Thursday, November 6

Share the Wisdom Wednesdays (on Thursdays): Part Two

Week two already of  Share the Wisdom Wednesdays (on Thursdays)?  Maybe I'll make it to three...


Setting up tires tubeless.  I've had to resort to every trick in the book over my fourteen years of piddling with it.  My first tubeless experience was back in 2001, when on the Friday night before Memorial Day weekend, I had THE STAN KOZIATEK standing in my garage covered in his own juice... both of our ears ringing, wrangling with a Continental Survivor Pro and a Sun DS1 rim. 

Oh, those were the days.  I often wonder if Stan remembers.  He wasn't THE Stan yet, and I was still not THE Dick even.  If I were to ever fall in love with an older man... it would probably be Kevin Costner.

But if he turned me down, Stan is next on the list.

This has a point.  Since that fateful night in my garage, I've tried every tubeless setup enabler that I've read about on the forums.  Building up the rim bed with more tape, the application of soap or bead wax, pinching the tire all around, holding the wheel off the ground, inserting/inflating a tube to get one bead in place before final inflation... pretty sure I've done it all.

The best thing I've ever done is buy a compressor.  A long time back, Jerry the Cat had told me that every man needs a compressor.  I don't think he was being misogynistic in his statement.  I think he meant "man" as in "not beast," as a yak or platypus would have limited use for such a tool.  It took me years to figure out that I should just buy one, and since its acquisition, it's been put to use in more ways than I can remember.  I love blowing dirty bearing grease out... into my eye.  Life is good.

But unfortunately, I still have issues from time to time.

I even do the whole "remove the valve core and inflate with the rubber nozzled blow gun" in order to get more air in more faster for more better more good.

The other night, it wasn't happening.  Multiple attempts.  Squeezy tire thing tried.  I never got around to making the webbing strap I planned on creating months ago.  Way too late to try go through the hassle of adding a layer of tape (which I've told myself to do over and over and over)... what to do?

Then the solution dawned on me.  I removed the rubber tip from the blow gun, and wouldn't you know it?  The threaded hole fits right over the presta valve.  The first attempt was a fail, as the air escaped because the fit was loose, but then I remembered the bag of o-rings I collected from the gutter on 3rd street (an entire case of assorted o-rings had fallen off a contractor's truck).  Found the right size...

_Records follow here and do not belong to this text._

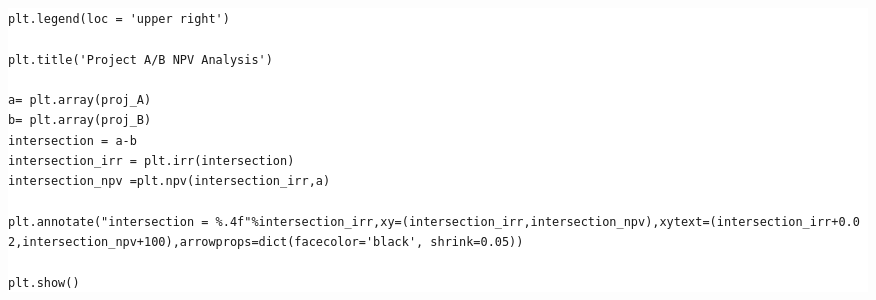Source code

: 	
	plt.legend(loc = 'upper right')

	plt.title('Project A/B NPV Analysis')

	a= plt.array(proj_A)
	b= plt.array(proj_B)
	intersection = a-b
	intersection_irr = plt.irr(intersection)
	intersection_npv =plt.npv(intersection_irr,a)

	plt.annotate("intersection = %.4f"%intersection_irr,xy=(intersection_irr,intersection_npv),xytext=(intersection_irr+0.02,intersection_npv+100),arrowprops=dict(facecolor='black', shrink=0.05))

	plt.show()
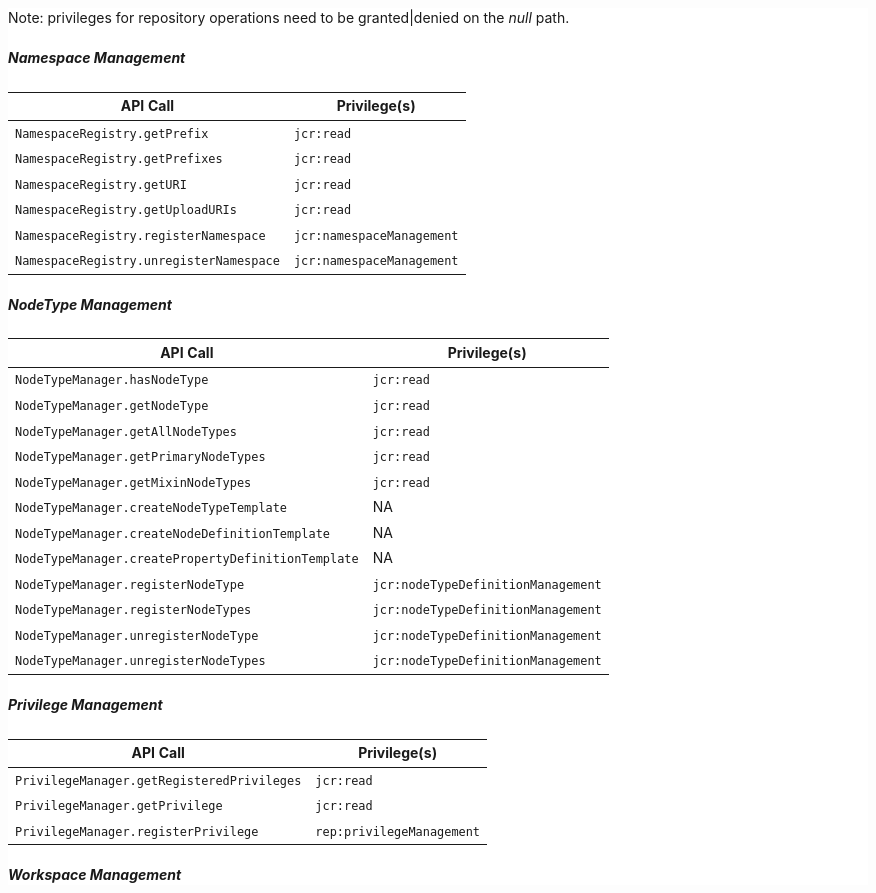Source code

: Note: privileges for repository operations need to be granted|denied on the _null_ path.

##### Namespace Management

| API Call                                     | Privilege(s)                   |
|----------------------------------------------|--------------------------------|
| `NamespaceRegistry.getPrefix`                | `jcr:read`                     |
| `NamespaceRegistry.getPrefixes`              | `jcr:read`                     |
| `NamespaceRegistry.getURI`                   | `jcr:read`                     |
| `NamespaceRegistry.getUploadURIs`                  | `jcr:read`                     |
| `NamespaceRegistry.registerNamespace`        | `jcr:namespaceManagement`      |
| `NamespaceRegistry.unregisterNamespace`      | `jcr:namespaceManagement`      |

##### NodeType Management

| API Call                                     | Privilege(s)                   |
|----------------------------------------------|--------------------------------|
| `NodeTypeManager.hasNodeType`                | `jcr:read`                     |
| `NodeTypeManager.getNodeType`                | `jcr:read`                     |
| `NodeTypeManager.getAllNodeTypes`            | `jcr:read`                     |
| `NodeTypeManager.getPrimaryNodeTypes`        | `jcr:read`                     |
| `NodeTypeManager.getMixinNodeTypes`          | `jcr:read`                     |
| `NodeTypeManager.createNodeTypeTemplate`     | NA                             |
| `NodeTypeManager.createNodeDefinitionTemplate`     | NA                       |
| `NodeTypeManager.createPropertyDefinitionTemplate` | NA                       |
| `NodeTypeManager.registerNodeType`           | `jcr:nodeTypeDefinitionManagement` |
| `NodeTypeManager.registerNodeTypes`          | `jcr:nodeTypeDefinitionManagement` |
| `NodeTypeManager.unregisterNodeType`         | `jcr:nodeTypeDefinitionManagement` |
| `NodeTypeManager.unregisterNodeTypes`        | `jcr:nodeTypeDefinitionManagement` |

##### Privilege Management

| API Call                                     | Privilege(s)                   |
|----------------------------------------------|--------------------------------|
| `PrivilegeManager.getRegisteredPrivileges`   | `jcr:read`                     |
| `PrivilegeManager.getPrivilege`              | `jcr:read`                     |
| `PrivilegeManager.registerPrivilege`         | `rep:privilegeManagement`      |

##### Workspace Management
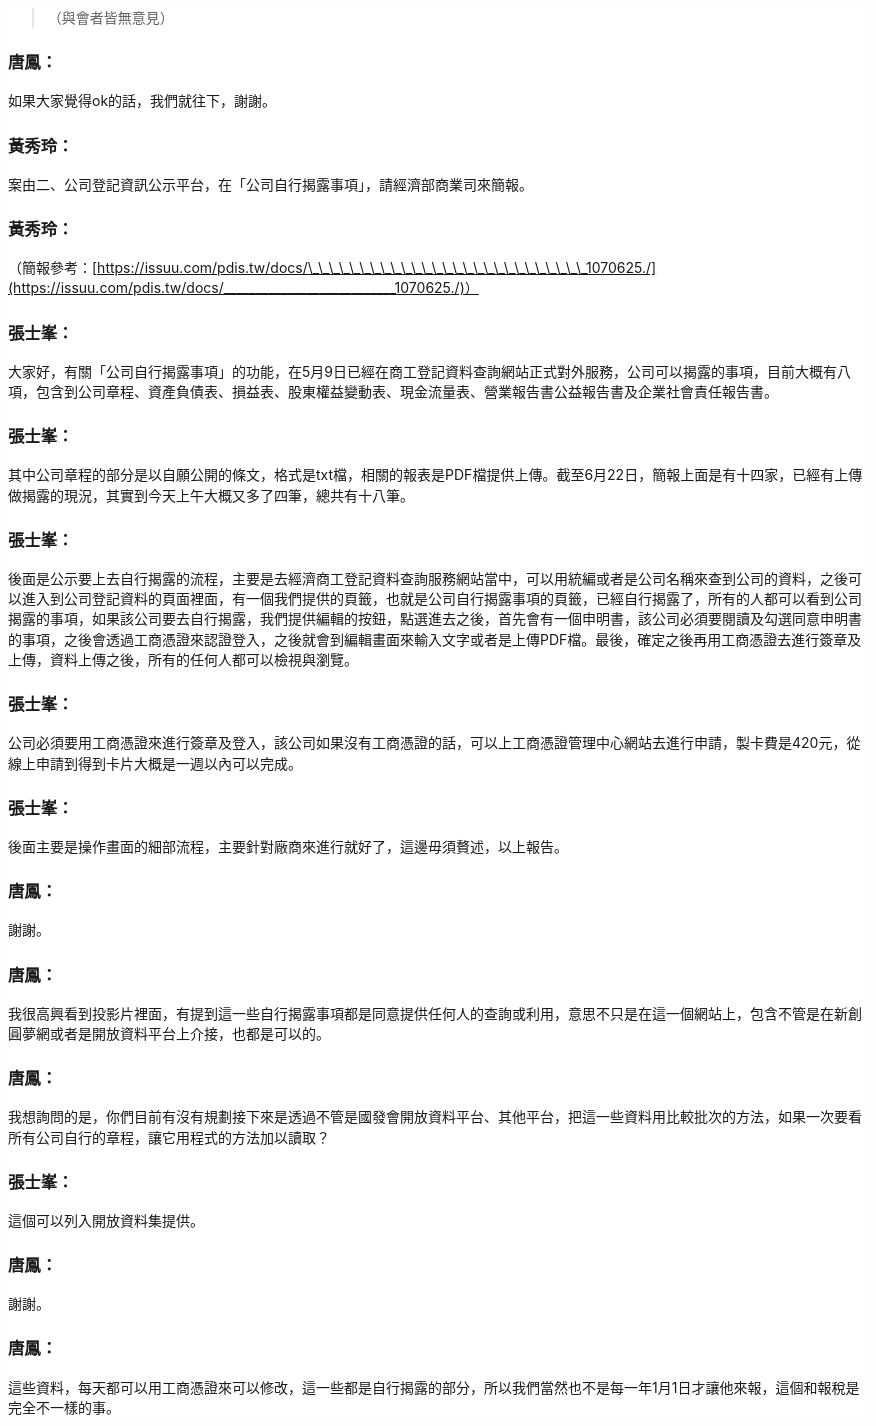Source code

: > （與會者皆無意見）

### 唐鳳：
如果大家覺得ok的話，我們就往下，謝謝。

### 黃秀玲：
案由二、公司登記資訊公示平台，在「公司自行揭露事項」，請經濟部商業司來簡報。

### 黃秀玲：
（簡報參考：[https://issuu.com/pdis.tw/docs/\_\_\_\_\_\_\_\_\_\_\_\_\_\_\_\_\_\_\_\_\_\_\_\_\_\_\_1070625./](https://issuu.com/pdis.tw/docs/___________________________1070625./)）

### 張士峯：
大家好，有關「公司自行揭露事項」的功能，在5月9日已經在商工登記資料查詢網站正式對外服務，公司可以揭露的事項，目前大概有八項，包含到公司章程、資產負債表、損益表、股東權益變動表、現金流量表、營業報告書公益報告書及企業社會責任報告書。

### 張士峯：
其中公司章程的部分是以自願公開的條文，格式是txt檔，相關的報表是PDF檔提供上傳。截至6月22日，簡報上面是有十四家，已經有上傳做揭露的現況，其實到今天上午大概又多了四筆，總共有十八筆。

### 張士峯：
後面是公示要上去自行揭露的流程，主要是去經濟商工登記資料查詢服務網站當中，可以用統編或者是公司名稱來查到公司的資料，之後可以進入到公司登記資料的頁面裡面，有一個我們提供的頁籤，也就是公司自行揭露事項的頁籤，已經自行揭露了，所有的人都可以看到公司揭露的事項，如果該公司要去自行揭露，我們提供編輯的按鈕，點選進去之後，首先會有一個申明書，該公司必須要閱讀及勾選同意申明書的事項，之後會透過工商憑證來認證登入，之後就會到編輯畫面來輸入文字或者是上傳PDF檔。最後，確定之後再用工商憑證去進行簽章及上傳，資料上傳之後，所有的任何人都可以檢視與瀏覽。

### 張士峯：
公司必須要用工商憑證來進行簽章及登入，該公司如果沒有工商憑證的話，可以上工商憑證管理中心網站去進行申請，製卡費是420元，從線上申請到得到卡片大概是一週以內可以完成。

### 張士峯：
後面主要是操作畫面的細部流程，主要針對廠商來進行就好了，這邊毋須贅述，以上報告。

### 唐鳳：
謝謝。

### 唐鳳：
我很高興看到投影片裡面，有提到這一些自行揭露事項都是同意提供任何人的查詢或利用，意思不只是在這一個網站上，包含不管是在新創圓夢網或者是開放資料平台上介接，也都是可以的。

### 唐鳳：
我想詢問的是，你們目前有沒有規劃接下來是透過不管是國發會開放資料平台、其他平台，把這一些資料用比較批次的方法，如果一次要看所有公司自行的章程，讓它用程式的方法加以讀取？

### 張士峯：
這個可以列入開放資料集提供。

### 唐鳳：
謝謝。

### 唐鳳：
這些資料，每天都可以用工商憑證來可以修改，這一些都是自行揭露的部分，所以我們當然也不是每一年1月1日才讓他來報，這個和報稅是完全不一樣的事。
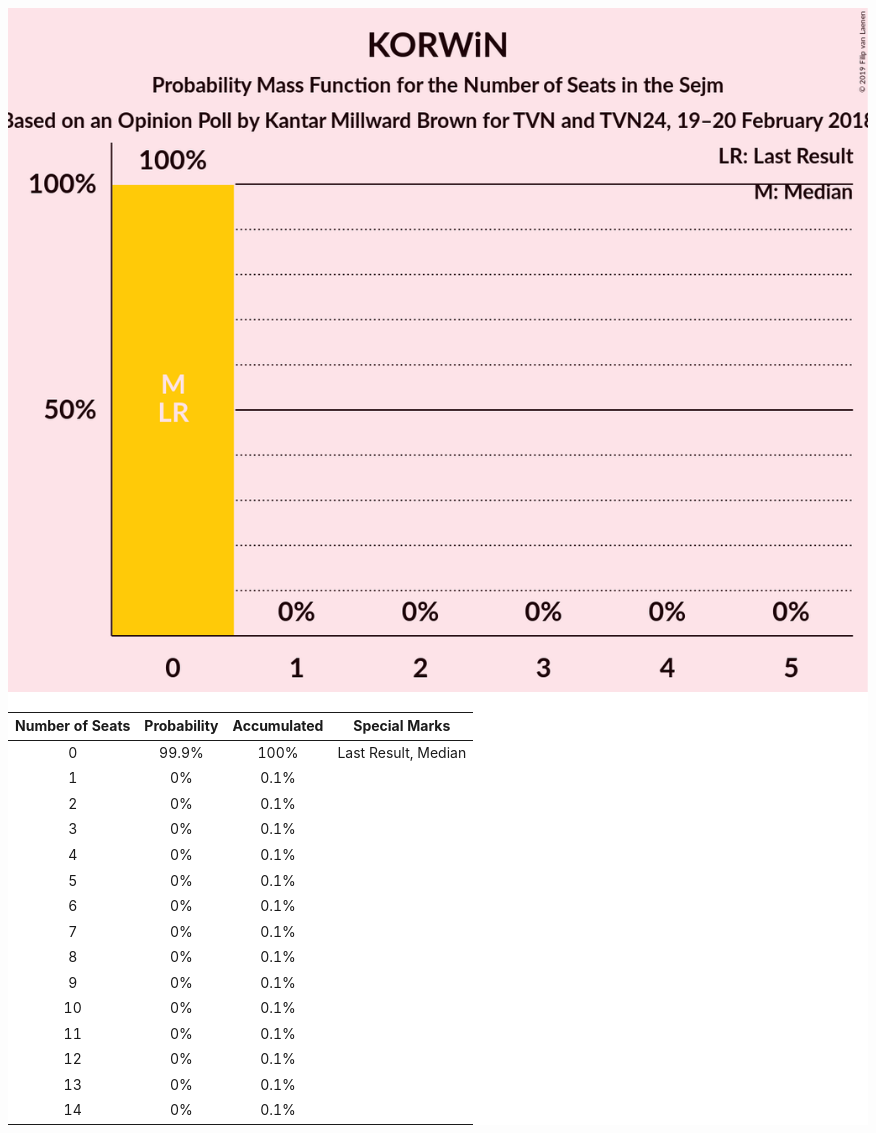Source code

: ![Graph with seats probability mass function not yet produced](2018-02-20-KantarMillwardBrown-seats-pmf-korwin.png "Seats Probability Mass Function")

| Number of Seats | Probability | Accumulated | Special Marks |
|:---------------:|:-----------:|:-----------:|:-------------:|
| 0 | 99.9% | 100% | Last Result, Median |
| 1 | 0% | 0.1% |  |
| 2 | 0% | 0.1% |  |
| 3 | 0% | 0.1% |  |
| 4 | 0% | 0.1% |  |
| 5 | 0% | 0.1% |  |
| 6 | 0% | 0.1% |  |
| 7 | 0% | 0.1% |  |
| 8 | 0% | 0.1% |  |
| 9 | 0% | 0.1% |  |
| 10 | 0% | 0.1% |  |
| 11 | 0% | 0.1% |  |
| 12 | 0% | 0.1% |  |
| 13 | 0% | 0.1% |  |
| 14 | 0% | 0.1% |  |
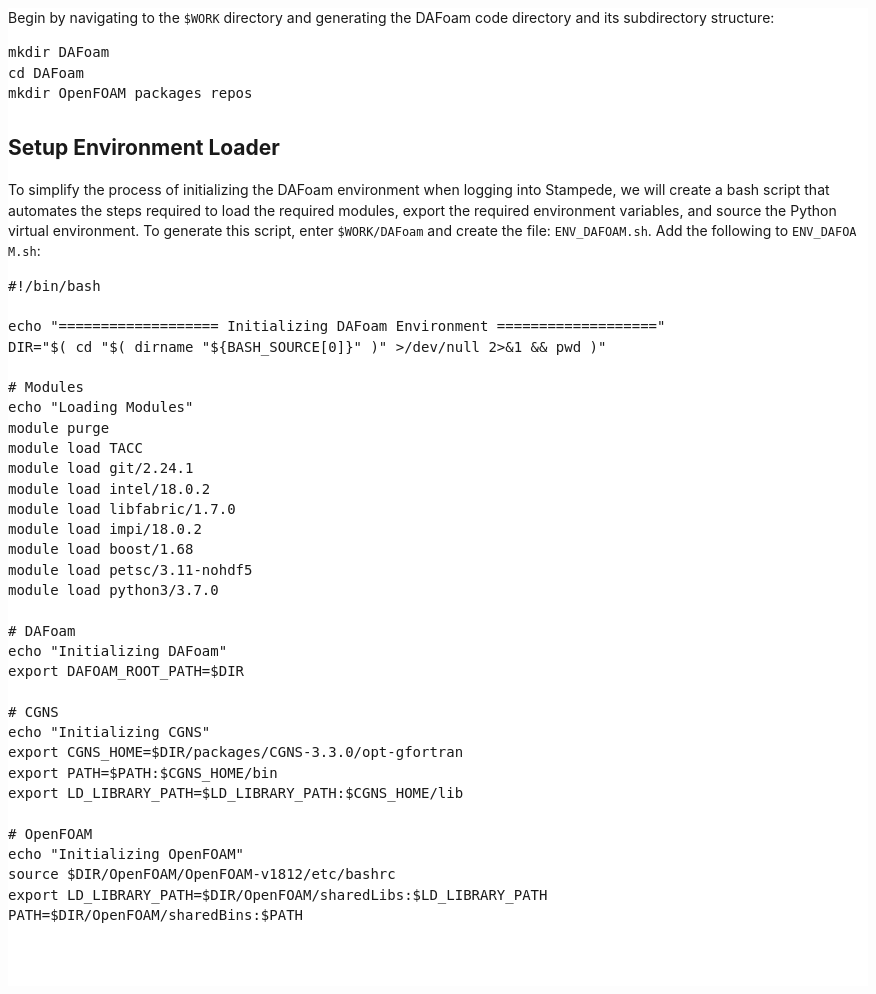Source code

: Begin by navigating to the `$WORK` directory and generating the DAFoam code directory and its subdirectory structure:

<pre>
mkdir DAFoam
cd DAFoam
mkdir OpenFOAM packages repos
</pre>

## **Setup Environment Loader**
To simplify the process of initializing the DAFoam environment when logging into Stampede, we will create a bash script that automates the steps required to load the required modules, export the required environment variables, and source the Python virtual environment. To generate this script, enter `$WORK/DAFoam` and create the file: `ENV_DAFOAM.sh`. Add the following to `ENV_DAFOAM.sh`:

<pre>
#!/bin/bash

echo "=================== Initializing DAFoam Environment ==================="
DIR="$( cd "$( dirname "${BASH_SOURCE[0]}" )" >/dev/null 2>&1 && pwd )"

# Modules
echo "Loading Modules"
module purge
module load TACC
module load git/2.24.1
module load intel/18.0.2
module load libfabric/1.7.0
module load impi/18.0.2
module load boost/1.68
module load petsc/3.11-nohdf5
module load python3/3.7.0

# DAFoam
echo "Initializing DAFoam"
export DAFOAM_ROOT_PATH=$DIR

# CGNS
echo "Initializing CGNS"
export CGNS_HOME=$DIR/packages/CGNS-3.3.0/opt-gfortran
export PATH=$PATH:$CGNS_HOME/bin
export LD_LIBRARY_PATH=$LD_LIBRARY_PATH:$CGNS_HOME/lib

# OpenFOAM
echo "Initializing OpenFOAM"
source $DIR/OpenFOAM/OpenFOAM-v1812/etc/bashrc
export LD_LIBRARY_PATH=$DIR/OpenFOAM/sharedLibs:$LD_LIBRARY_PATH
PATH=$DIR/OpenFOAM/sharedBins:$PATH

(valve core still inserted as I was too lazy to remove it for this dramatic reenactment)
and voila!

The air flow was fantastic, and despite the loose fit, it inflated like I had filled it with ether and lit it on fire.

Maybe you already have the perfect rim/tire combos and don't have need for such a tip.  Perhaps friends don't show up at your house with folded kevlar beaded tires under their arms and wheels in hand (and usually no Stan's juice of their own).  Your life is perfect.  You probably never have to hide your Stan's, lest someone ask to "borrow" it.

But if you occasionally have to deal with the demons of a difficult setup, and don't wanna pace around the room murmuring expletives, controlling your urge to just take a blow torch to the whole thing...

This works pretty damn well.

Wow.  Two weeks straight with a theme.  I feel like I have a purpose more than just "don't gain excessive weight" right now.  It feels like hugging myself.


Nico said...

Also, a standard schreder nozzle will fit on the end of a (valve stem removed) presta valve, just about perfectly.

dicky said...

BUT... it won't allow the same MASSIVE amount of air flow... and that's what I was looking for.

Anonymous said...

You had me a hello.

Kyler! said...

Your insert tube get one side of the bead locked saved me from taking a blow torch to my buddies stock Spec Ed rims.

Tyler said...

For the stubborn ones (even with a compressor) where sealant just seems to keep burbling out around the bead until you're pretty sure it's all gone and you add more, I've found that rolling the wheel around to evenly coat the inside then sitting the whole thing out in the hot sun for a 30-60 minutes works. I presume because it starts to dry up the sealant that's now coated the gap between tire and rim.

I like this better than adding more rim tape because that stuff's heavy.